- Your objective:
Only the lines below from the one that contains "Figure 5. Effect" through the one that contains "Figure 7. Distribution" should appear in your answer, exact and without pictures.

- The input:
=======

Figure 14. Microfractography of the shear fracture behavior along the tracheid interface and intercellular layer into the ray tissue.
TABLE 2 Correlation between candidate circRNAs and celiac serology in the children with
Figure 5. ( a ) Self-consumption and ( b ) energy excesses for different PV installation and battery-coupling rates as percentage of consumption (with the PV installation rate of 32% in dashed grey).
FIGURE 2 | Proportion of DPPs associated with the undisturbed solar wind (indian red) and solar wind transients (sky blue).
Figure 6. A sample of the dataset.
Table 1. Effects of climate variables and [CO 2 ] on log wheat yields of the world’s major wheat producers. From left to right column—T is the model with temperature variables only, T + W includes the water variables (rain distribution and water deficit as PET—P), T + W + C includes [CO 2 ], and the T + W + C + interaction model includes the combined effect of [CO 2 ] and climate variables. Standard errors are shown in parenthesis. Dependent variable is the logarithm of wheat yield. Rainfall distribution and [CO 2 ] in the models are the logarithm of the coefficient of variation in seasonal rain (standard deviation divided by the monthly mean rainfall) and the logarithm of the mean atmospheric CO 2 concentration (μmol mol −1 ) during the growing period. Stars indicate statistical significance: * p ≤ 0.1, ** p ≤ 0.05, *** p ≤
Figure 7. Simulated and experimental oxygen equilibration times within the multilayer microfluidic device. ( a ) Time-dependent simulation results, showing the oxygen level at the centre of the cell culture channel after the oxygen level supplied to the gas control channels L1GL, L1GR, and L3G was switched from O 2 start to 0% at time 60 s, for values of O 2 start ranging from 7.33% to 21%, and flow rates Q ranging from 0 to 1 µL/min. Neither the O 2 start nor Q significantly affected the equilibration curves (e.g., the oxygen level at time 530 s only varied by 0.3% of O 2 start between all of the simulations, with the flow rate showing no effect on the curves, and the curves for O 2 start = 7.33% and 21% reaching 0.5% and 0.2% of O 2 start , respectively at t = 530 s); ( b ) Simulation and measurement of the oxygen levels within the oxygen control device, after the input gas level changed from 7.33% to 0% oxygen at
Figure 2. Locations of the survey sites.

=======

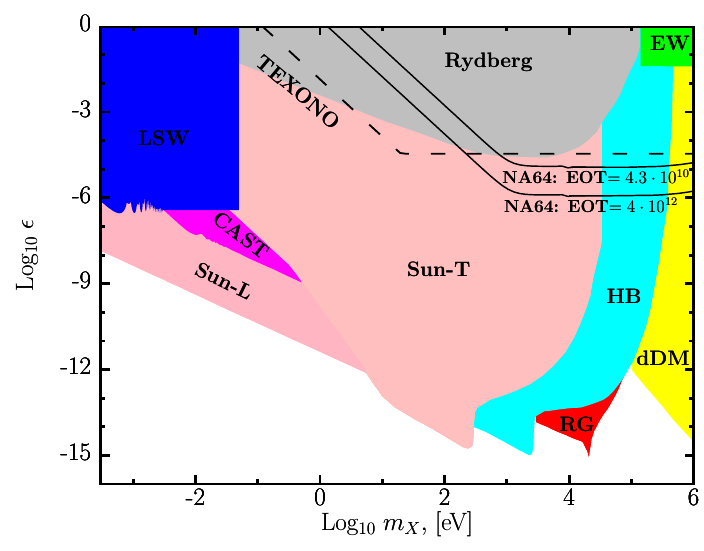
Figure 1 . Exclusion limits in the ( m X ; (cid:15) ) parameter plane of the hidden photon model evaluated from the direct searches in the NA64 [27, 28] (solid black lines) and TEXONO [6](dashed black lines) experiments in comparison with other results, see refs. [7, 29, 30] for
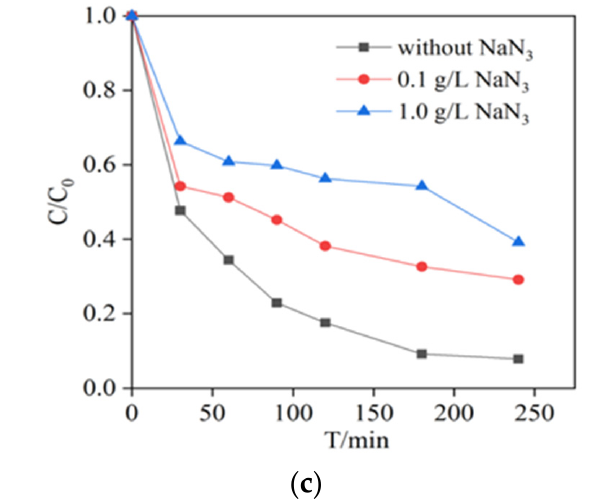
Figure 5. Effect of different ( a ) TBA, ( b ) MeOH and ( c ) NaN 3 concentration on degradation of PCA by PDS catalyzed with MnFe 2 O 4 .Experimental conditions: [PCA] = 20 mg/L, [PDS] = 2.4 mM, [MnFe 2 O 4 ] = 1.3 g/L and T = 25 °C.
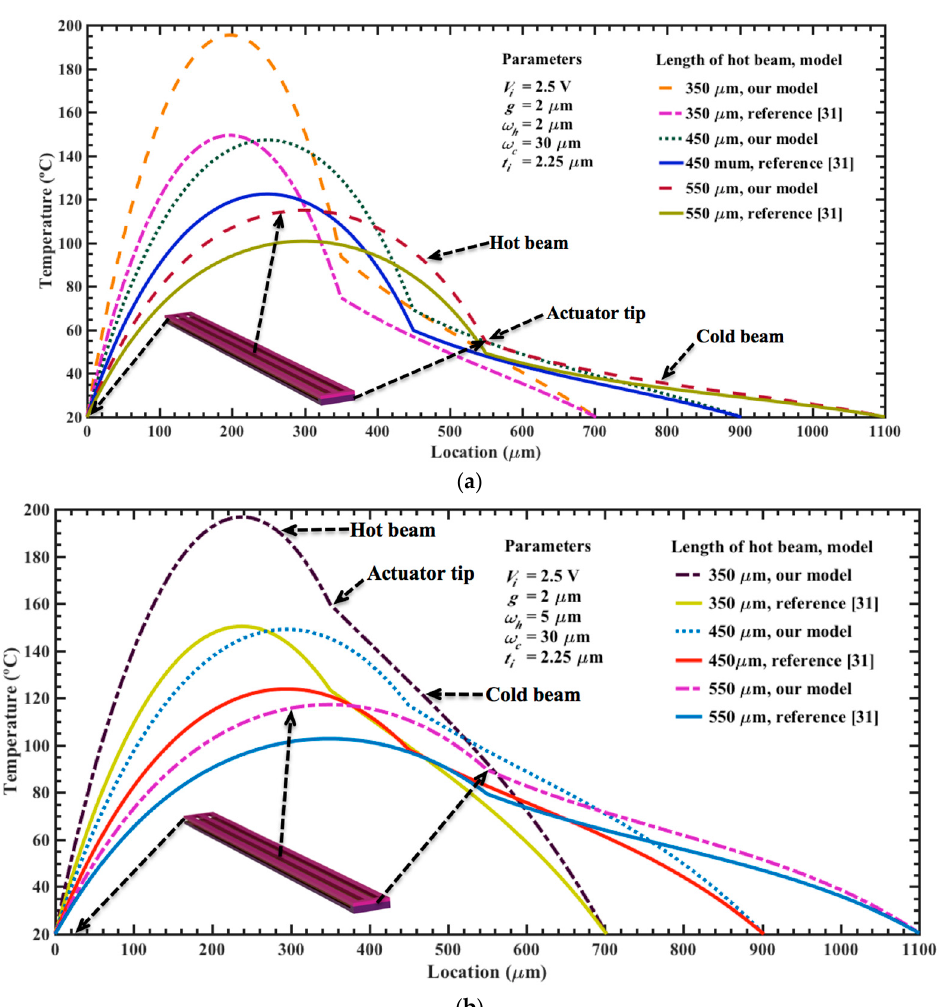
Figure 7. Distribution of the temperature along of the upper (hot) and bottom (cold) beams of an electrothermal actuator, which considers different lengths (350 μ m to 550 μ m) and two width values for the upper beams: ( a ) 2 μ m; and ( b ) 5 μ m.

=======

- Solution:
Figure 5. Effect of different ( a ) TBA, ( b ) MeOH and ( c ) NaN 3 concentration on degradation of PCA by PDS catalyzed with MnFe 2 O 4 .Experimental conditions: [PCA] = 20 mg/L, [PDS] = 2.4 mM, [MnFe 2 O 4 ] = 1.3 g/L and T = 25 °C.
Figure 7. Distribution of the temperature along of the upper (hot) and bottom (cold) beams of an electrothermal actuator, which considers different lengths (350 μ m to 550 μ m) and two width values for the upper beams: ( a ) 2 μ m; and ( b ) 5 μ m.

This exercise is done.